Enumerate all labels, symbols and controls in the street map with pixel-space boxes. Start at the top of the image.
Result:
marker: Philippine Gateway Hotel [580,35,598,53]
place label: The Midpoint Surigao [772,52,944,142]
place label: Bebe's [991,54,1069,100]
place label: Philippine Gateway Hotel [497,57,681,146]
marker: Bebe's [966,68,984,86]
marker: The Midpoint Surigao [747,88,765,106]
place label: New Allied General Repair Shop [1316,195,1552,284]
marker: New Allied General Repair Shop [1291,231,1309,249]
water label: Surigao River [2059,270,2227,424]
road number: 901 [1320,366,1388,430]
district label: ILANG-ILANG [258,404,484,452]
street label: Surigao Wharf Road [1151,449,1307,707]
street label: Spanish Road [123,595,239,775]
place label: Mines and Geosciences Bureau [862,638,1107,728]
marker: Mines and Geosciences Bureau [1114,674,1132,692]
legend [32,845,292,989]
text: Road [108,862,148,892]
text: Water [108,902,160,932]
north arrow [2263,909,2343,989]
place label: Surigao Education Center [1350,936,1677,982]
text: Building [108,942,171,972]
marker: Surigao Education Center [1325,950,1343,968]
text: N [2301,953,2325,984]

#### Description of the task:
Leaving every word in place, output the whole listing above.

#### Finished exercise:
Enumerate all labels, symbols and controls in the street map with pixel-space boxes. Start at the top of the image.
Result:
marker: Philippine Gateway Hotel [580,35,598,53]
place label: The Midpoint Surigao [772,52,944,142]
place label: Bebe's [991,54,1069,100]
place label: Philippine Gateway Hotel [497,57,681,146]
marker: Bebe's [966,68,984,86]
marker: The Midpoint Surigao [747,88,765,106]
place label: New Allied General Repair Shop [1316,195,1552,284]
marker: New Allied General Repair Shop [1291,231,1309,249]
water label: Surigao River [2059,270,2227,424]
road number: 901 [1320,366,1388,430]
district label: ILANG-ILANG [258,404,484,452]
street label: Surigao Wharf Road [1151,449,1307,707]
street label: Spanish Road [123,595,239,775]
place label: Mines and Geosciences Bureau [862,638,1107,728]
marker: Mines and Geosciences Bureau [1114,674,1132,692]
legend [32,845,292,989]
text: Road [108,862,148,892]
text: Water [108,902,160,932]
north arrow [2263,909,2343,989]
place label: Surigao Education Center [1350,936,1677,982]
text: Building [108,942,171,972]
marker: Surigao Education Center [1325,950,1343,968]
text: N [2301,953,2325,984]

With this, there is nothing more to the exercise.